Despite the decrease in morbidity and mortality, and decades of health promotion advocating testing and condom use, UK incidence has risen year on year, primarily among gay and bisexual men. Condom use, the faithful barrier method, is straightforward enough, but sex is not generally straightforward. Its sometimes hard to comply once the pleasure button has been pressed.

Treatment as prevention

The use of PrEP (pre-exposure prophylaxis), has been one of the factors cited as responsible for the first reduction in incidence rates (32%) of new diagnoses in London since the mid-80s. It is hard not to exaggerate the importance of this statistic. PrEP is certainly not the only factor at work here, as many clinics now offer rapid testing (results within 60 seconds) with a subsequent increase in uptake. As a result diagnosis occurs closer to infection, the time when HIV is most infectious. Treatment with antivirals close to diagnosis reduces the amount of virus in bodily fluids (from billions per ml to an undetectable level) and hence prevents transmission. Arguably transmission among people who perceive themselves as negative, yet are extremely capable of passing the virus, has been the main driver of the UK epidemic.

PrEP consists of taking an antiviral pill (Truvada) prior to unprotected sex. The premise is that a therapeutic level of antiviral drugs will stop HIV from establishing itself, should you come into contact with it.
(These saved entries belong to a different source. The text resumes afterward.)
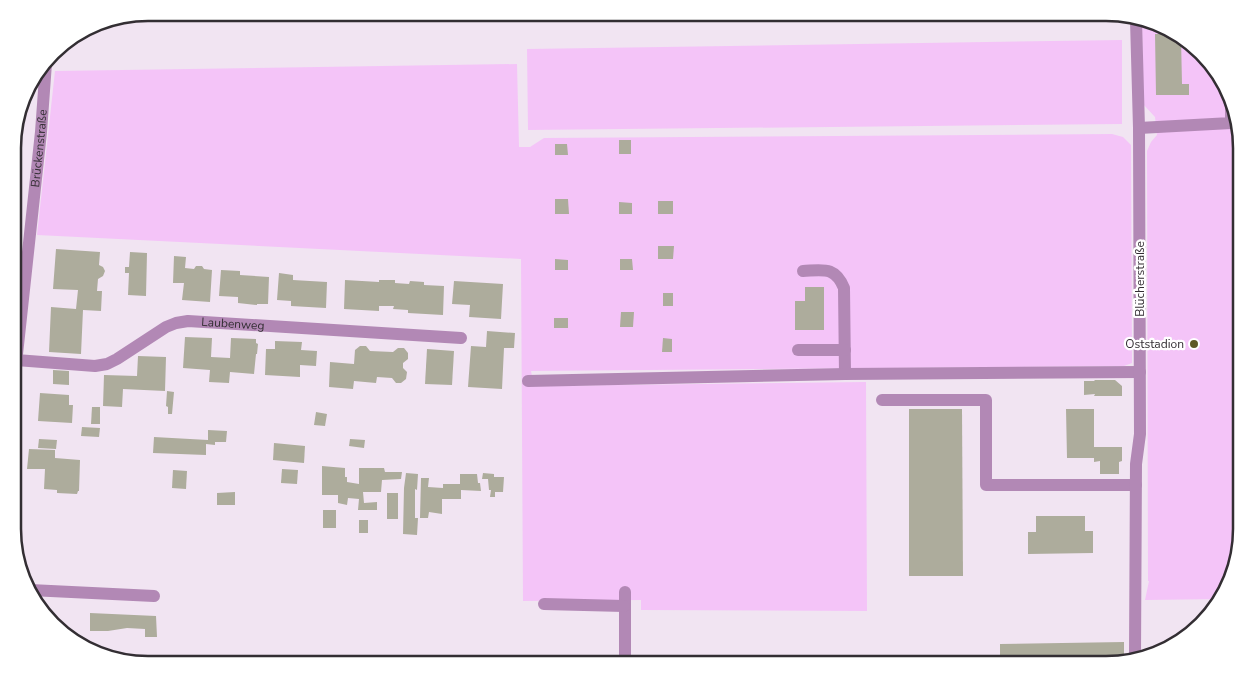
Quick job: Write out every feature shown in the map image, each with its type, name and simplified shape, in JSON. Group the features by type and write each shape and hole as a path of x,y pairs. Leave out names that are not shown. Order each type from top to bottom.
{"street":[{"name":"Blücherstraße","path":"1135,652 1136,464 1140,434 1139,128 1136,25"},
{"name":"Brückenstraße","path":"22,285 41,132 45,74"},
{"path":"1139,128 1230,123"},
{"path":"803,271 824,270 832,272 840,278 844,288 846,374"},
{"name":"Laubenweg","path":"21,360 95,366 107,364 166,327 188,321 461,338"},
{"path":"798,350 845,350"},
{"path":"528,381 846,374 1140,372"},
{"path":"882,400 986,400 986,485 1136,485"},
{"path":"37,590 154,596"},
{"path":"625,592 625,656"},
{"path":"544,604 624,606"}],"shaded area":[{"name":"Oststadion","path":"1142,27 1162,34 1190,53 1201,64 1216,85 1223,100 1232,132 1233,529 1232,545 1226,570 1220,585 1211,599 1145,600 1149,581 1147,151 1157,135 1155,117 1143,104"},
{"path":"1122,40 1122,124 528,130 527,49"},
{"path":"517,64 519,147 530,147 544,138 1112,134 1123,137 1131,145 1132,363 1124,366 531,371 534,386 866,382 867,611 641,610 641,600 523,601 521,259 37,235 55,71"}],"building":[{"path":"1155,34 1161,34 1181,47 1182,84 1189,84 1189,95 1156,95"},
{"path":"619,140 631,140 631,154 619,154"},
{"path":"555,144 567,144 568,155 555,155"},
{"path":"555,199 568,199 569,214 555,214"},
{"path":"658,201 673,201 673,214 658,214"},
{"path":"619,202 632,203 632,214 619,214"},
{"path":"658,246 674,246 673,259 658,259"},
{"path":"56,249 100,252 99,265 105,271 103,276 98,279 97,291 102,291 101,311 83,310 81,354 49,352 51,307 76,309 78,290 53,289"},
{"path":"130,252 147,253 146,296 128,295 129,273 125,273 125,267 129,267"},
{"path":"174,256 186,257 185,268 194,269 196,266 202,266 204,269 212,270 210,302 182,300 184,283 173,283"},
{"path":"555,259 568,260 568,270 555,270"},
{"path":"620,259 632,259 633,270 620,270"},
{"path":"221,270 240,271 240,275 269,277 268,304 238,303 238,297 219,296"},
{"path":"279,273 293,275 293,280 327,282 326,308 291,306 291,301 277,300"},
{"path":"345,280 379,282 379,280 395,280 395,283 409,284 410,281 424,282 424,285 444,286 443,315 408,313 408,310 393,309 394,306 379,306 379,311 344,309"},
{"path":"454,281 503,284 501,319 469,317 470,305 452,304"},
{"path":"805,287 824,287 824,330 795,330 795,301 805,301"},
{"path":"663,293 673,293 673,306 663,306"},
{"path":"621,312 634,312 633,327 620,327"},
{"path":"554,318 568,318 568,328 554,328"},
{"path":"487,331 515,333 514,348 504,348 502,389 468,387 471,346 486,347"},
{"path":"185,337 212,338 211,357 230,358 231,338 256,339 258,344 254,374 230,372 229,383 209,382 210,370 183,368"},
{"path":"663,338 672,339 672,352 662,352"},
{"path":"275,341 302,342 301,350 317,351 316,366 300,365 300,377 265,375 266,349 275,349"},
{"path":"360,346 366,346 370,351 393,352 398,348 404,348 408,353 408,359 403,363 403,368 407,372 406,379 401,383 396,383 392,378 377,377 376,383 354,381 353,389 329,387 330,362 354,364 355,350"},
{"path":"427,349 454,351 452,385 425,384"},
{"path":"138,356 166,357 165,391 123,389 122,407 103,406 104,375 137,376"},
{"path":"53,370 69,371 69,385 53,384"},
{"path":"1115,380 1122,386 1122,396 1084,395 1084,381"},
{"path":"167,391 174,392 172,414 168,414 168,407 166,406"},
{"path":"40,393 69,395 69,405 73,405 72,423 38,421"},
{"path":"92,407 100,407 100,424 91,424"},
{"path":"909,409 962,409 963,576 909,576"},
{"path":"1066,409 1094,409 1094,447 1122,447 1122,461 1119,462 1119,474 1100,474 1100,461 1094,462 1094,458 1067,458"},
{"path":"316,412 327,414 325,426 314,425"},
{"path":"82,427 100,428 99,437 81,436"},
{"path":"208,430 227,431 226,442 215,442 215,445 206,444 206,455 153,453 154,437 208,440"},
{"path":"39,439 57,440 56,449 38,448"},
{"path":"350,439 365,440 364,448 349,446"},
{"path":"274,443 305,446 304,463 273,460"},
{"path":"29,449 55,450 55,458 80,460 79,491 77,494 57,493 57,490 44,489 45,469 27,469"},
{"path":"322,466 345,468 347,482 359,484 359,468 384,468 385,472 402,472 401,479 382,480 381,492 363,492 364,503 377,502 377,510 358,510 359,499 348,498 347,505 338,503 338,495 322,495"},
{"path":"282,469 298,470 297,484 281,483"},
{"path":"173,470 187,471 186,489 172,488"},
{"path":"406,473 418,474 417,490 415,489 415,518 418,518 417,535 403,534"},
{"path":"483,473 494,474 494,477 504,477 503,492 495,492 495,497 490,497 491,490 489,490 488,479 482,479"},
{"path":"460,474 477,474 481,491 461,490 461,499 442,499 442,514 429,512 428,518 420,518 421,478 429,478 428,487 443,488 443,484 460,484"},
{"path":"235,492 235,505 217,505 217,493"},
{"path":"387,493 398,493 398,519 387,519"},
{"path":"323,510 336,510 336,528 323,528"},
{"path":"1036,516 1085,516 1085,531 1093,531 1093,553 1028,554 1028,532 1036,532"},
{"path":"359,520 368,520 368,533 359,533"},
{"path":"90,613 156,616 157,637 145,637 145,629 127,628 90,631"},
{"path":"1124,642 1124,654 1000,655 1000,644"}],"place":[{"name":"Oststadion","path":"1194,344"}]}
You need to be sure you are HIV negative, otherwise PrEP could increase the chance of drug resistant HIV. Strong data supports the biological efficacy of PrEP, from France and the UK where the relative risk of acquiring HIV was reduced by 86%. However, PrEP is contentious, and potential users face criticism that they wantonly take risks. PrEP has been touted as a brief intervention that people use whilst they work on behavior change. It is expensive too (although not more expensive than lifelong HIV treatment), and these are the main barriers in the UK. Currently it is only available to 10,000 people as part of the 3-year IMPACT trial which seeks to study how long people take PrEP for.

The right to get PrEP

I have told many people that they are HIV positive, possibly more than a 1000. I was lucky because during this time HIV had become treatable and I could describe a largely optimistic future. Nevertheless I sometimes felt complicit in an act of violence, because giving the diagnosis precipitated a crisis. For me, the need for more prevention options is very clear. As in the 80s, activists have hit the streets to campaign for PrEP, and there is a website where you can buy PrEP online. The site uses a legal loophole, where generic drugs can be bought directly from overseas suppliers at a fraction of the price without prescription. This is also an example of remarkable joint work between NHS staff and PrEP campaigners, as medical staff at 56DeanSt provide drug-level testing to confirm that generic PrEP is effective.

PrEP
THT campaigners for PrEP on the NHS. By AVERT. Available at: https://www.avert.org/professionals/hiv-programming/prevention/pre-exposure-prophylaxis

Whilst the medical reasons for PrEP appear sound, PrEP is balancing on an economic see-saw, where NHS chiefs need to weigh up its cost versus other treatments. The £2 million investment into IMPACT, which aims to preventatively treat 200 people, could fund more than 350 hip replacements. It is inevitable that moral judgments creep into the debate. Yet what kind of complex equation could we possibly employ?